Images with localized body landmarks
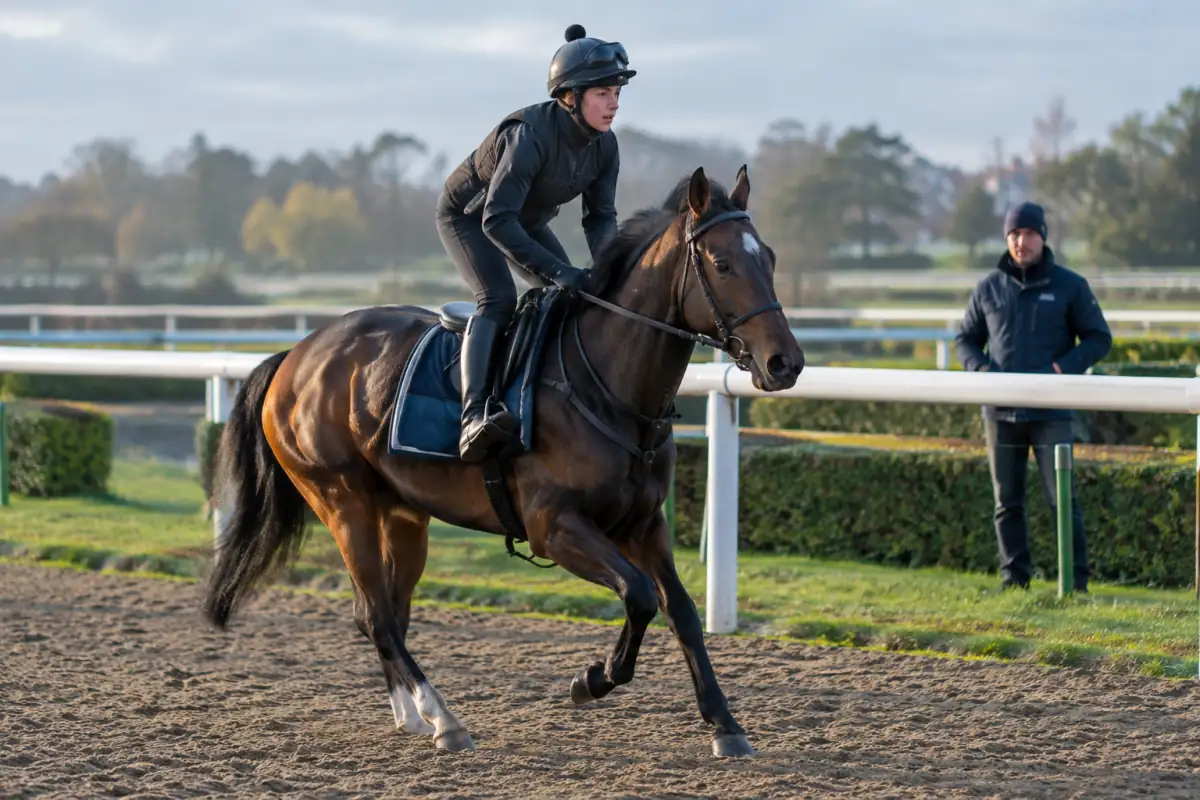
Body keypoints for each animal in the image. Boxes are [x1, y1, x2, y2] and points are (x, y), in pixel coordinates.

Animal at [199, 165, 805, 759]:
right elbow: (637, 595)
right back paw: (444, 719)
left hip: (402, 513)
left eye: (772, 259)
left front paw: (725, 724)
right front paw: (592, 679)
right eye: (723, 264)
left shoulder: (644, 523)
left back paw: (412, 715)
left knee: (385, 610)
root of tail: (295, 355)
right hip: (340, 499)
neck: (605, 385)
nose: (785, 362)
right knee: (375, 613)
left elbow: (681, 610)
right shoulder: (553, 527)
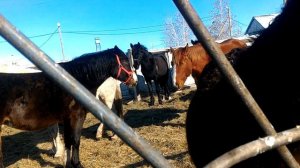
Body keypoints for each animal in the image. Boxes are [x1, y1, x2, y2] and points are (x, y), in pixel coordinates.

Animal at [0, 45, 137, 167]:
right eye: (125, 61)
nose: (134, 81)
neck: (74, 83)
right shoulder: (77, 116)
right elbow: (75, 140)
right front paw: (76, 164)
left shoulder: (67, 118)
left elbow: (68, 141)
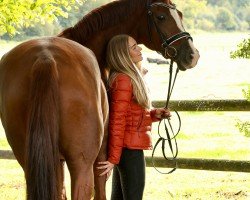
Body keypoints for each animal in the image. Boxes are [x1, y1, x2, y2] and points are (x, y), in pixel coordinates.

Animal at [0, 0, 199, 199]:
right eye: (161, 17)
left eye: (180, 15)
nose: (192, 55)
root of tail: (45, 57)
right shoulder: (102, 155)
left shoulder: (55, 161)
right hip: (82, 163)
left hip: (28, 160)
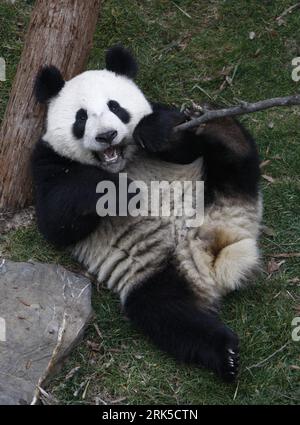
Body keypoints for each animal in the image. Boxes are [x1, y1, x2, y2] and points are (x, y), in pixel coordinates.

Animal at [31, 45, 262, 380]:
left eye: (116, 107)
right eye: (81, 117)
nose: (107, 135)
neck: (119, 163)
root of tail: (209, 254)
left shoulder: (162, 123)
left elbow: (179, 142)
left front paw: (154, 131)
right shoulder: (46, 159)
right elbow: (55, 219)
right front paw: (118, 192)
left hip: (213, 189)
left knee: (235, 156)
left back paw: (220, 127)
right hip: (156, 272)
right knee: (169, 316)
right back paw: (225, 353)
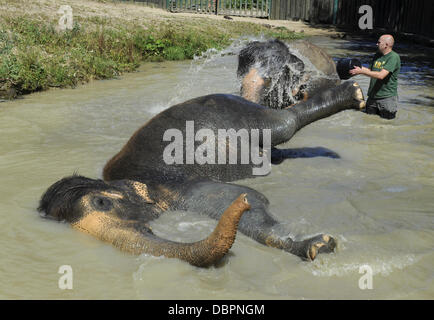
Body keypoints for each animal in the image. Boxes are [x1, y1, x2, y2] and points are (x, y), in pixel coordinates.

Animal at [38, 79, 366, 266]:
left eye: (102, 203)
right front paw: (317, 245)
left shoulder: (180, 187)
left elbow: (251, 200)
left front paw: (316, 246)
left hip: (238, 111)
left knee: (284, 124)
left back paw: (354, 93)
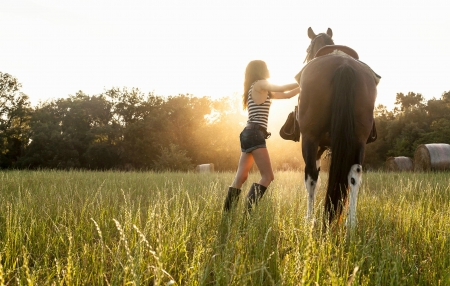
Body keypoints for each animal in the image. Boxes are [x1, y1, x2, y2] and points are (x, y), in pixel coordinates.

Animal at [298, 26, 380, 228]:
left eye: (307, 50)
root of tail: (344, 65)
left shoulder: (316, 144)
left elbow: (314, 176)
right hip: (359, 140)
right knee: (355, 174)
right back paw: (351, 224)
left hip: (310, 138)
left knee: (311, 176)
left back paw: (310, 220)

- TASK ITEM:
Pictures stay out. Print the lines of the records above exactly, from the first through the one with "left front paw: (725, 724)".

- REPLY:
Body keypoints for each animal in the image. Boxes are [x1, y1, x2, y2] and points are (x, y), in pixel coordinates.

Animal at [199, 165, 805, 759]:
right elbow: (637, 595)
right back paw: (444, 719)
left hip: (402, 513)
left eye: (772, 259)
left front paw: (725, 724)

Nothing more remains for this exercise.